**Extrait choisi**
+ + +
Depuis 4 ans, le parcours pédagogique proposé utilise la pratique artistique (théâtrale) comme modalité pédagogique active. Après la période de confinement, le théâtre avait été choisi comme un moyen d’expression utile et nécessaire pour (re)créer du lien entre des étudiants qui ne se connaissaient pas et avec les enseignants qu’ils découvraient en présentiel.

2.2. Parcours pédagogique et artistique

Une évolution progressive de sept séquences (18 h) réparties en trois semaines permet de faire vivre aux étudiants une expérience individuelle et collective (Figure 1) pour toucher la complexité d’une thématique, s’engager corporellement et oralement grâce à des exercices et des techniques théâtrales. Elle aboutit à une présentation théâtrale de 45 minutes sous la forme d’un procès fictif de l’élevage. Au cours de cette progression, metteuse en scène – comédienne, ingénieure pédagogique et enseignante-chercheure s’impliquent dans le processus en réalisant avec les étudiants les exercices de chauffe corporelle et de technique théâtrale. L’encadrement proposé est un accompagnement pas à
pas, en groupe et individuel. Les prises de décisions sont collectives et soumises parfois au vote (gommettes, positionnement dans l’espace…). L’organisation collective est annoncée en début de parcours, rappelés en début de chaque séquence et ritualisée.
+ + +
**Lignes extraites**
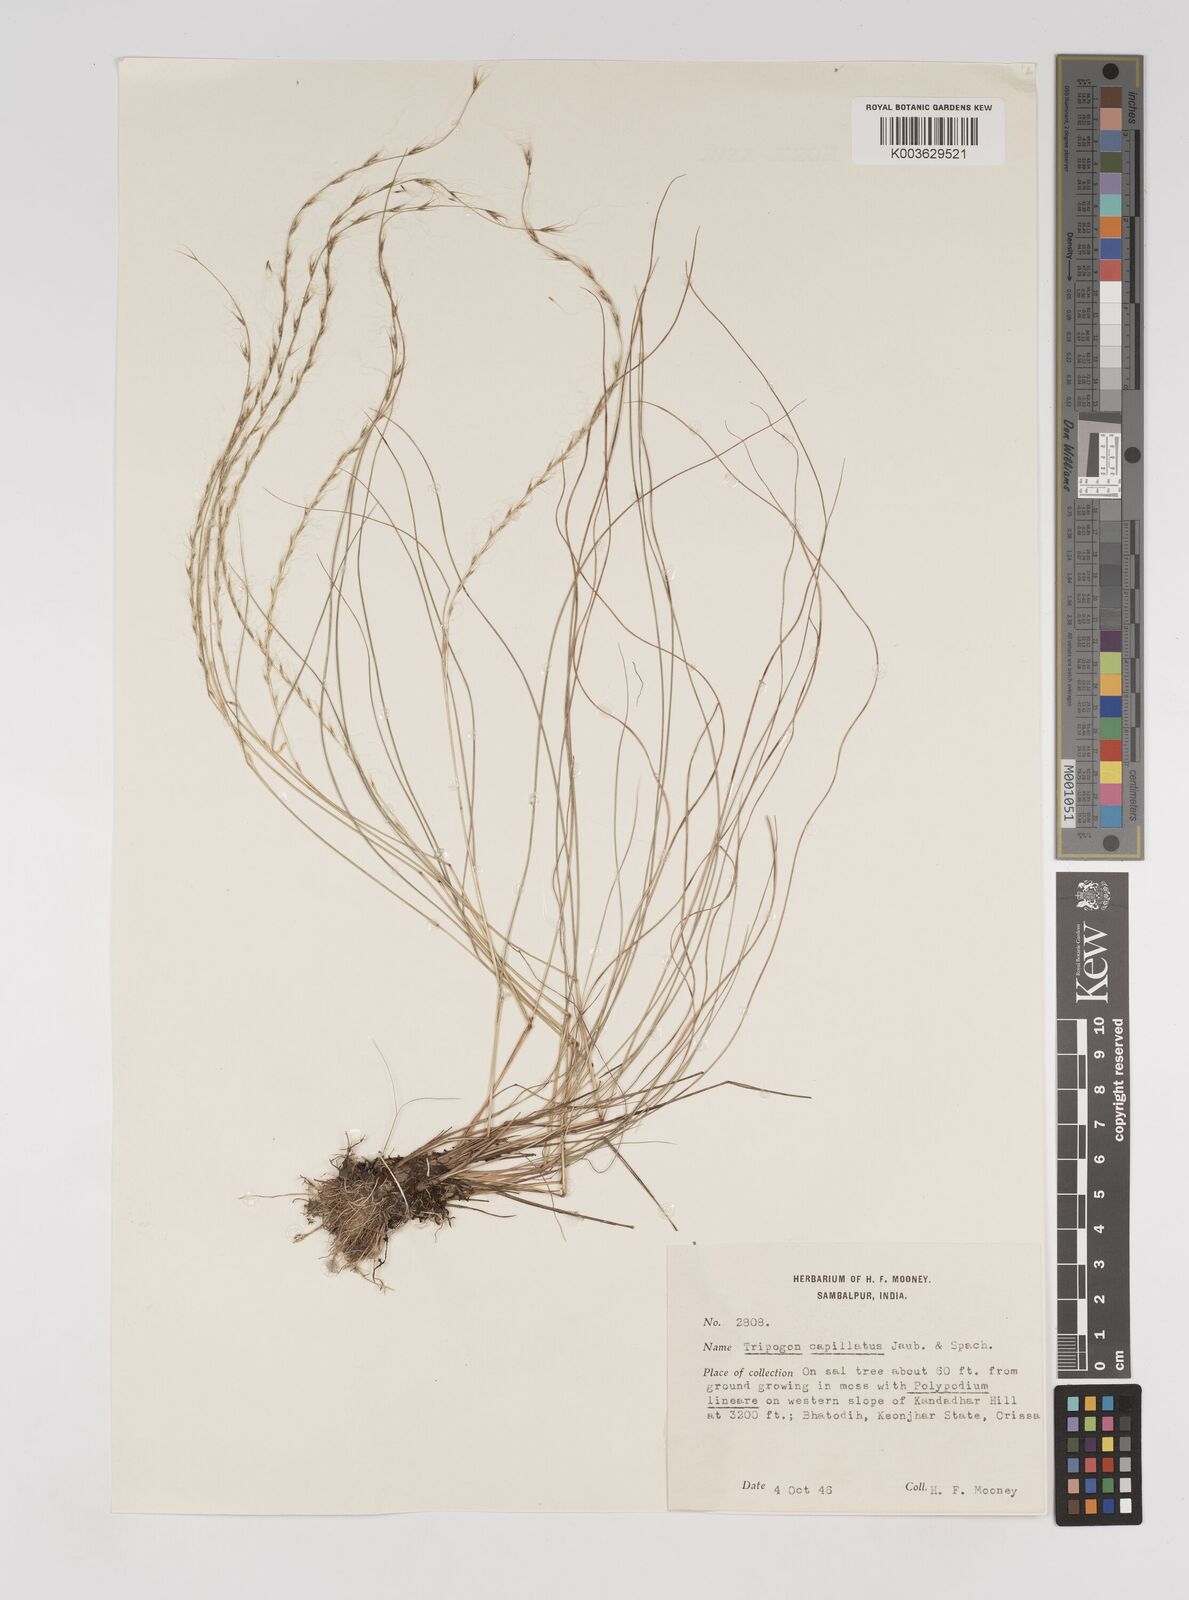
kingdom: Plantae
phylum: Tracheophyta
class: Liliopsida
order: Poales
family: Poaceae
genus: Tripogon
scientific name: Tripogon capillatus
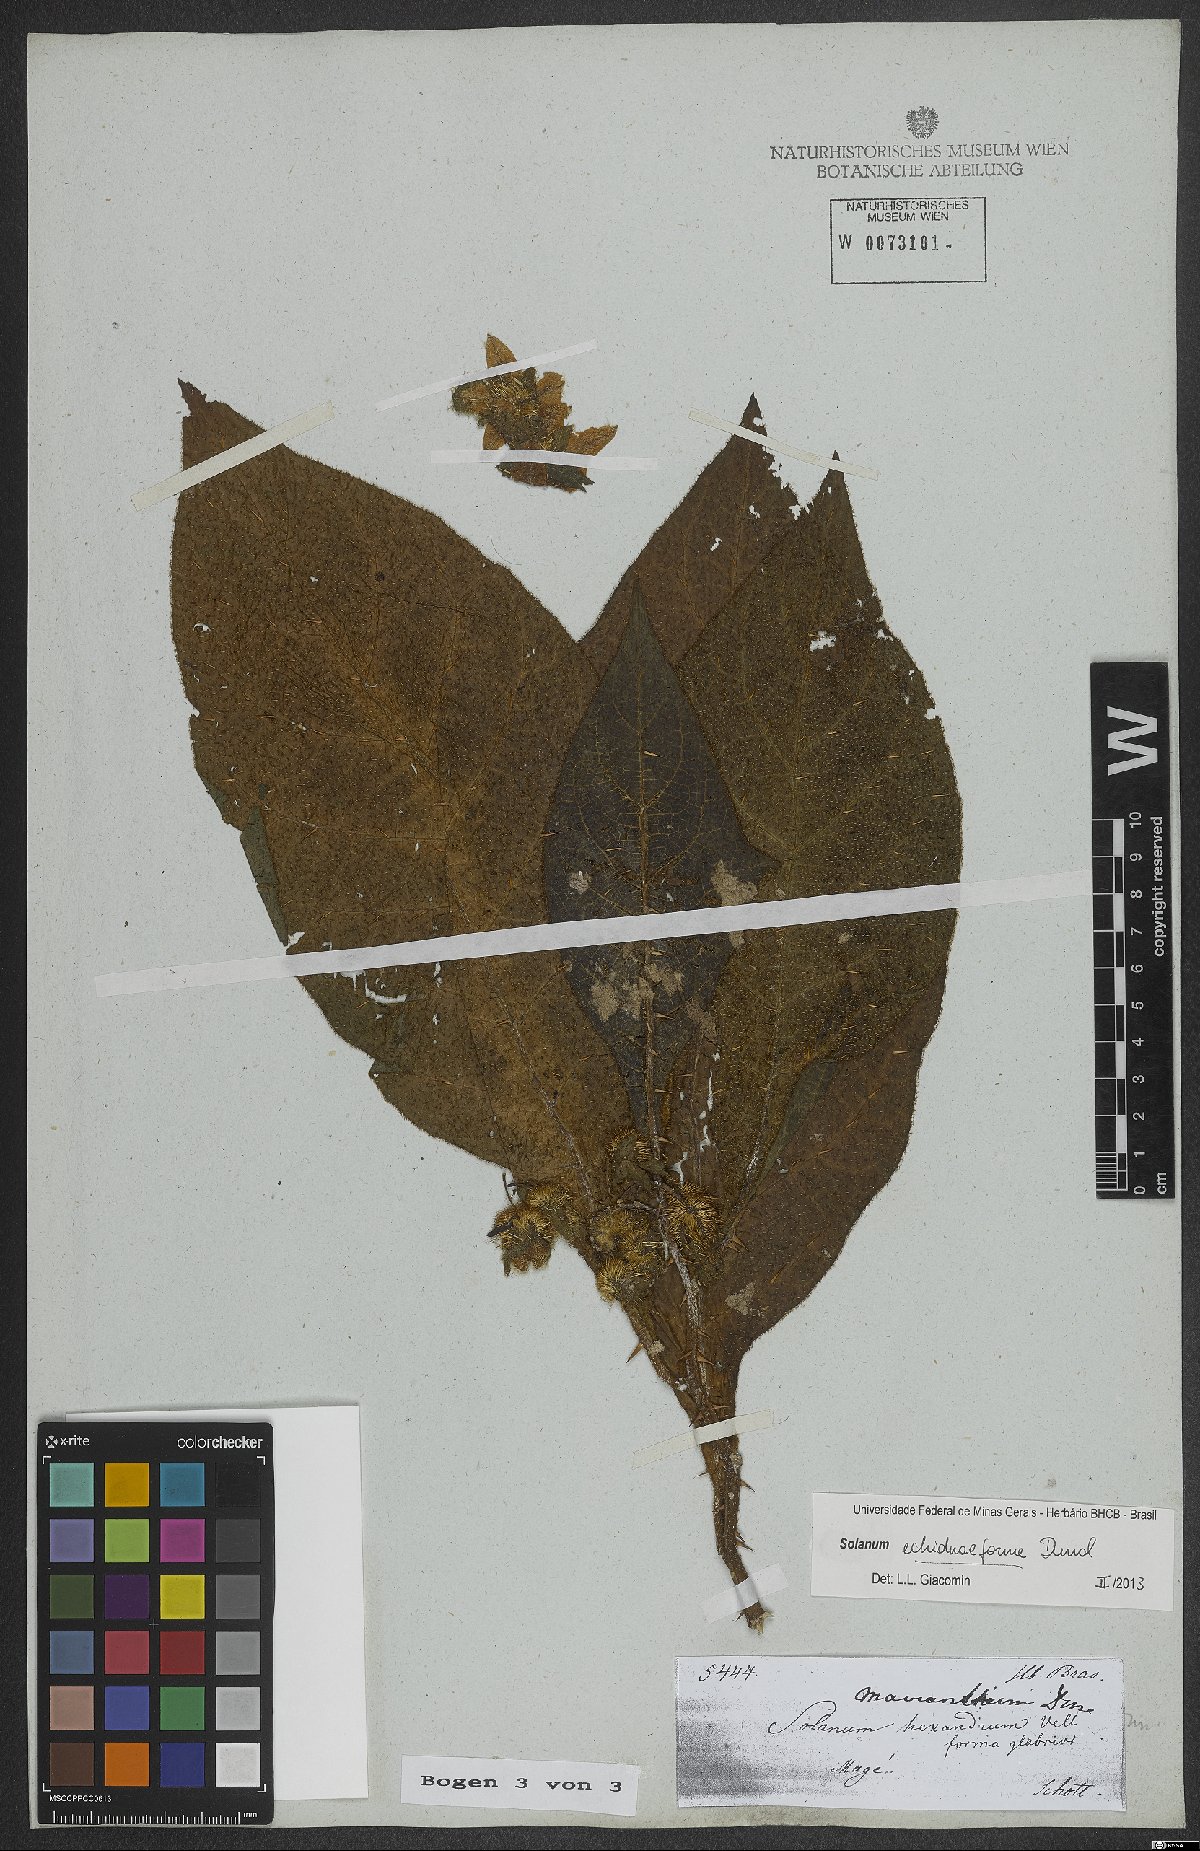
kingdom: Plantae
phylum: Tracheophyta
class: Magnoliopsida
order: Solanales
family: Solanaceae
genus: Solanum
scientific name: Solanum hexandrum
+ + +
**Exercice**
Pour chacune des affirmations suivantes, indiquez par oui ou par non si elle concorde avec l'extrait choisi, en citant textuellement les mots qui en décident : (a) le parcours comporte sept séquences réparties en trois semaines ; (b) la présentation théâtrale finale dure une heure ; (c) les décisions sont prises par l'enseignante seule.

**Réponse**
(a) Oui : « sept séquences (18 h) réparties en trois semaines ».
(b) Non : « une présentation théâtrale de 45 minutes ».
(c) Non : « Les prises de décisions sont collectives et soumises parfois au vote ».